*** Reading text

Introduction | Repository contents | Contributing to this repository | Course description | Markdown | Source code | Canvas notes | License

Introduction

This repository contains the materials for the course entitled "CS 2150: Program and Data Representation" in the Computer Science Department at the University of Virginia. It contains all of the slides, labs, exams, etc., used throughout the course. The course description is below. The github repository for this course is at https://github.com/markfloryan/pdr.

Students currently in the course should view the uva/index.html (md) file in the cloned repository (i.e., don't try to view it on github.com); current students may also want to view the daily announcements. Note that many of the course materials are modified right before they are needed -- for example, this repository will be updated right before the semester starts.

Students who were previously in the course may want to view the current version, or you can view the version from your semester. All semester versions are tagged with an end-of-semester tag of the form "year-semester". For example, the spring 2014 semester was tagged as 2014-spring. To obtain a specific tag, you can enter git checkout tags/2014-spring in an already cloned repository.

The primary author of this repository is Mark Floryan (mrf8t@cs.virginia.edu). This repository originally developed (and has been adapted from) a similar one by Aaron Bloomfield (aaron@virginia.edu. Many students and faculty have worked on this course material over the years.

Repository Contents

Note that the links below will not work correctly if you are viewing this online at github.com -- you will need to clone (download) the repository first

  • book (md): the beginnings of a textbook to be used for this course. It is written using LaTeX.
  • docs (md): a series of useful documents that are not labs or tutorials.
  • uva (md): the materials that are specific to CS 2150 as taught at the University of Virginia, such as daily announcements, due dates, etc.
  • exams (md): past exams for the course; there are two midterms and a final for each semester.
  • ibcm (md): the files necessary for the IBCM module on machine language, which is taught about two thirds of the way into the course.
  • labs (md): the labs are the main assignments in the course, and each lab is split into pre-lab, in-lab, and post-lab parts. There are 11 full labs, with a partial 12th lab that is an optional component of the course. The labs are written using markdown, and the rendered HTML version of each lab is also committed to this repository.
  • slides (md): Contains the slides used in the course. The slides use reveal.js, an HTML presentation framework.
  • tutorials (md): the tutorials that are used as part of the lab assignments, these are primarily Linux tutorials.
  • utils (md): various utilities for this repository

Contributing to this Repository

Updates to the repository are restricted to approved individuals only, to prevent anybody from messing with the slides right before a lecture. However, others can still contribute to this repository -- to do so, take the following steps:

  1. Create a github account, if you do not have one
  2. Fork this repository: you can click on the "Fork" link in the upper right, or just click here
  3. Clone your forked repository on to your local machine
  4. Make any changes you want to your forked version, then commit and push your changes back to your forked repository
  5. Create a pull request, following the instructions here

At that point, I will receive a notice that a change has been submitted, and I'll look at it and hopefully accept it into the main repository.

******
*** Study material

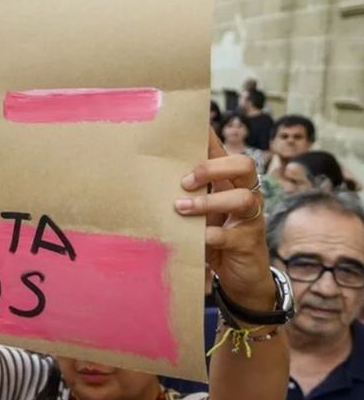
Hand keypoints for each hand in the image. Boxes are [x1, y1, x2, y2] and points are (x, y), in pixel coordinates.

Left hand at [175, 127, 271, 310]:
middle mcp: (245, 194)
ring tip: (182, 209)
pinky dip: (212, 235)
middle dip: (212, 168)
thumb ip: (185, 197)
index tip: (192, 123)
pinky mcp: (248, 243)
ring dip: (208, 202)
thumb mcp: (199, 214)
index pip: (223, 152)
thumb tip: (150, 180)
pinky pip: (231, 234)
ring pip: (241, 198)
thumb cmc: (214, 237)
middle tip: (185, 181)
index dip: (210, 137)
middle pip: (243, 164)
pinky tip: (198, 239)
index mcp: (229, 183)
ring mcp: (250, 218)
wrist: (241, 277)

******
*** Study material

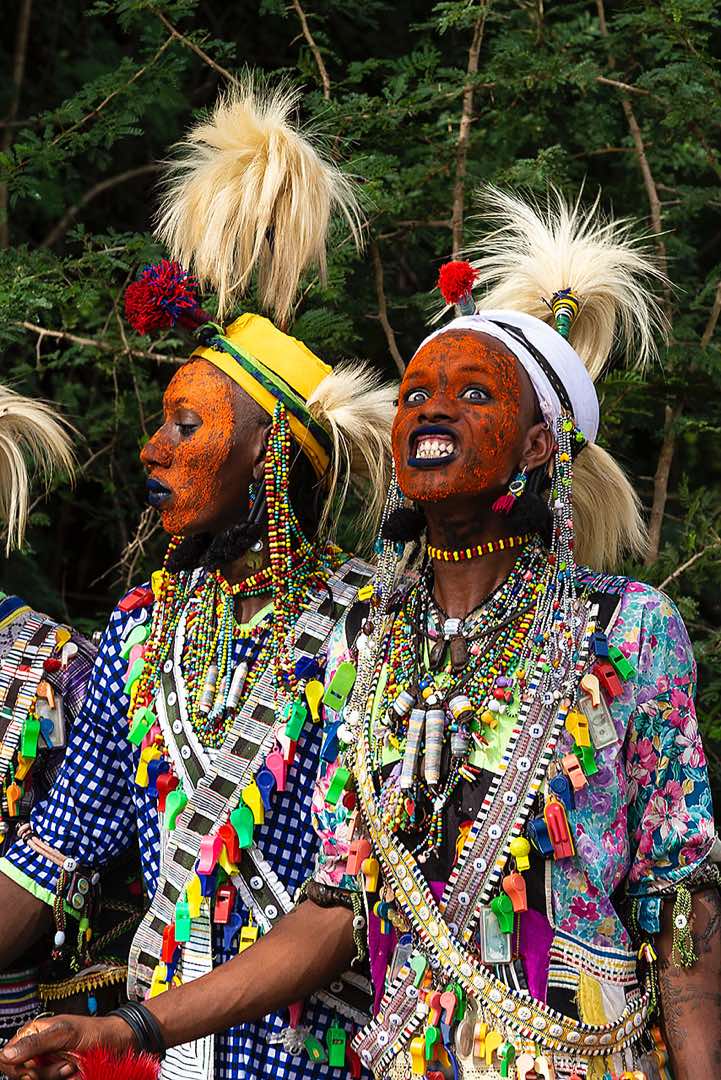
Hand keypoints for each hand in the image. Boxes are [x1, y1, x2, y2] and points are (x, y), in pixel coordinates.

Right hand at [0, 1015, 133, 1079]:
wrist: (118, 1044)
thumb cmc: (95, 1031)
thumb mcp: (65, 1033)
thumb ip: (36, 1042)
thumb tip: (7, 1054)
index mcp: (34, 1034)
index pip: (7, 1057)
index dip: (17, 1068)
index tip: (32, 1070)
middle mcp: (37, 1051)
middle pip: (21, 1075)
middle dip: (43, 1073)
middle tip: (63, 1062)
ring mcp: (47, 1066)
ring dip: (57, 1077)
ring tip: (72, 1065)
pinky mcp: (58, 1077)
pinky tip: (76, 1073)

******

Exercises to complete:
#1 In the course repository description, how many full labs does the course have?
#2 Say whether each statement agrees with the course repository description: (a) The course slides are built with reveal.js. (b) Each semester has one midterm and one final exam. (c) Anyone may push updates directly to the main repository.
#3 Extend the course repository description past its final sentence.

Set of answers:
#1 The course has 11 full labs.

#2
(a) Yes: "The slides use reveal.js, an HTML presentation framework."
(b) No: "there are two midterms and a final for each semester."
(c) No: "Updates to the repository are restricted to approved individuals only"

#3
When you want to bring in the updates from the main pdr github repository into your forked repository, you will need to follow the instructions here.

Course Description

This course is a second-year course for computer science majors. It is the primary data structures course in the University of Virginia's computer science curriculum. Unlike many other data structure courses at other institutions, it is intended as the third course in sequence, meaning that students are expected to have taken two semesters of Java (or equivalent, although some of the examples are specifically from Java). The course focuses on how programs and data are represented from the high level down to the low level. For programs, we examine (from high to low): abstract data types, Java code, C++ code, C code, assembly (x86) code, and a customized machine language. For data, we examine (also from high to low): abstract data types, objects, primitive types, and how numbers are encoded (both floats (IEEE 754) and integers (two's complement)). About two-thirds of this course is programming using C++. The remainder of this course uses other languages, including (in decreasing order): x86 assembly, IBCM (a machine language), C, Objective C, and shell scripting.

The ABET course objects are as follows:

  • Understand program representation from the high-level programming language perspective down to the underlying machine level representation, including: number representation, operations, conditionals, and control structures
  • Be able to implement basic and advanced abstract data types in C++ including: linked lists, stacks, queues, hash tables, trees, and graphs
  • Be able to evaluate asymptotic time and space complexity analysis of programs and data structure implementations using Big-O, Big-Omega, and Big-Theta notation and assess the suitability of a data structure for a particular problem
  • Understand the basic program execution model and the underlying computer hardware and software (fetch-execute cycle, memory hierarchy, operating system, compiler)
  • Be able to implement basic program control and data structures in an assembly language (loops, conditionals, subroutines and parameter passing modes, arrays)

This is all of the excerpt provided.